Segment Start: TEXT EXCERPT

In fact, this place shall be dedicated to human-machine interactions improvements discussion;

Human-machine interaction can be separated into several aspects:

  • the physical contact/input device: the mono-touch touchscreen
  • the graphics:
    • accelerated rendering can add more consistency to zooming user interfaces, which seem to be quite an interesting concept for embedded scrensize-limited devices
    • adding physics "look and feel" to (ex: menu's) behaviours can add coherence too
  • the input methods
    • the virtual keyboard
    • handgestures

Finding inspiration ...

Seen Live

Multi-touch

Zooming user interfaces

Graphics

Science fiction

Links:


n-D navigation: the polyhedra inspiration

When we want to navigate files, mp3s in an mp3 player, etc... Every control that the application needs is a button. What about looking at the polyhedrons? We could find one for each usage, with as many surrounding subzones that may be used as controls. Ex: you need 5 buttons, let's take a pentagon with 5 surrounding zones all around. That way, it's always optimized...

http://en.wikipedia.org/wiki/Polyhedra http://en.wikipedia.org/wiki/List_of_uniform_polyhedra

Our weapons

We can't improve the human-machine interface without knowing the strengths / weaknesses of our hardware; some of the weaknesses might turn out as exploitable features, some strengths as limiting constraints.

The touchscreen

Question:

 What exactly does the touchscreen see when  you touch the screen with 2 fingers
 at the same time, when you move them, when you move only one of the 2, etc. I'm 
 also interested in knowing how precise the touchscreen is (ex: refresh rate, 
 possible pressure indication, ...)?

Segment End: TEXT EXCERPT

#### [EXERCISES TO COMPLETE]
1. According to the page on human-machine interaction, why must the hardware's strengths and weaknesses be known before improving the interface?
2. Translate this sentence from the page on human-machine interaction into Spanish: "Every control that the application needs is a button."

Segment Start: EXTRACTED INFORMATION

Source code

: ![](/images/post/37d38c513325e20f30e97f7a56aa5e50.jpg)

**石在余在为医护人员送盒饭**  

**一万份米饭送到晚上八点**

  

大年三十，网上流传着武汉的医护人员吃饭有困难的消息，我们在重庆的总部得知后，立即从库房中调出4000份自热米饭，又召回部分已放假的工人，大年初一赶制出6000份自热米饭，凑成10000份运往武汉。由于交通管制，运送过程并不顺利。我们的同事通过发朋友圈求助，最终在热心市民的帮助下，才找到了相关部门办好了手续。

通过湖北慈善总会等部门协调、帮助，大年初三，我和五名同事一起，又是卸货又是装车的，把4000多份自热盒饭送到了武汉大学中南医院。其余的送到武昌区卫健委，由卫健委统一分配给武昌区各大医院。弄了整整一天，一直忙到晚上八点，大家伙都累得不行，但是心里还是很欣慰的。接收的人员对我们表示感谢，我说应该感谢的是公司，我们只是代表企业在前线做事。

Segment End: EXTRACTED INFORMATION
Segment Start: EXTRACTED INFORMATION

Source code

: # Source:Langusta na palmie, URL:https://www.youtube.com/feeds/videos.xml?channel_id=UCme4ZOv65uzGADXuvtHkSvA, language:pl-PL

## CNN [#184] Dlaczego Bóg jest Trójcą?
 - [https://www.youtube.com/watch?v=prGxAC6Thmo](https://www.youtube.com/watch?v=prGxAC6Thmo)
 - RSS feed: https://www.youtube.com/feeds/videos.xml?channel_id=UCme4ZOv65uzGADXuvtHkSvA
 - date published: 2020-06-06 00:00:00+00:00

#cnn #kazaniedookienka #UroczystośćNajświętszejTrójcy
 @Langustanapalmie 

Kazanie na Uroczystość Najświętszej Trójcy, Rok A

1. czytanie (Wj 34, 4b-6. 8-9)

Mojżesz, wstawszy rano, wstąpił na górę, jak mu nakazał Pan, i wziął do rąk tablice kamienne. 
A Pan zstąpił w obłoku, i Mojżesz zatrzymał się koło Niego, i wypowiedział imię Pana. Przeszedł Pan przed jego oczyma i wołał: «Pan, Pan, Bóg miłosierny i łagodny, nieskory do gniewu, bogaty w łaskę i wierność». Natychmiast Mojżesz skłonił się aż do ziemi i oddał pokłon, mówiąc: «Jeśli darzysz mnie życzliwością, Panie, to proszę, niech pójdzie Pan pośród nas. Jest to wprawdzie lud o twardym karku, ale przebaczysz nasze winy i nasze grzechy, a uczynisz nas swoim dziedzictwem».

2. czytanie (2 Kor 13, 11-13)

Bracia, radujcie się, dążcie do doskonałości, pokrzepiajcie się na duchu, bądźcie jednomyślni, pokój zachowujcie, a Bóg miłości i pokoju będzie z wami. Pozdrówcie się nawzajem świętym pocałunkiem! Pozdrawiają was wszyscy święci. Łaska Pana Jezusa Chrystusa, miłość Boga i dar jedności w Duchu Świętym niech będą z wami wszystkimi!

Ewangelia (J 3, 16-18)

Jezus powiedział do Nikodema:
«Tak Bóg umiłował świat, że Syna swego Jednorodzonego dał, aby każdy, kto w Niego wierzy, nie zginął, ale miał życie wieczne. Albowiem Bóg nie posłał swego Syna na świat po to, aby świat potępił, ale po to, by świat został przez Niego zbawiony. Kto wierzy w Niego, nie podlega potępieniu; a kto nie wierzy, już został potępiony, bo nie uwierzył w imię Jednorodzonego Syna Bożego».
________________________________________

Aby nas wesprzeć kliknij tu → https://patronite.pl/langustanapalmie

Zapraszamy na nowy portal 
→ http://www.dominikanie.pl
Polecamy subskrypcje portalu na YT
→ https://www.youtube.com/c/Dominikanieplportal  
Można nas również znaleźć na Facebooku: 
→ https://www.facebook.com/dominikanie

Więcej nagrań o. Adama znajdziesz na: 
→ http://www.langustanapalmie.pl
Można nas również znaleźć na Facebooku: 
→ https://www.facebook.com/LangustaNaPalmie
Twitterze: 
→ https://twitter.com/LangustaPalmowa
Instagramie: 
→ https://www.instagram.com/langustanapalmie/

Segment End: EXTRACTED INFORMATION

#### [TASK-BY-TASK ANSWERS]
1. The interface can't be improved without that knowledge, because some of the hardware's weaknesses might turn out to be exploitable features and some of its strengths might turn out to be limiting constraints.

2. Cada control que necesita la aplicación es un botón.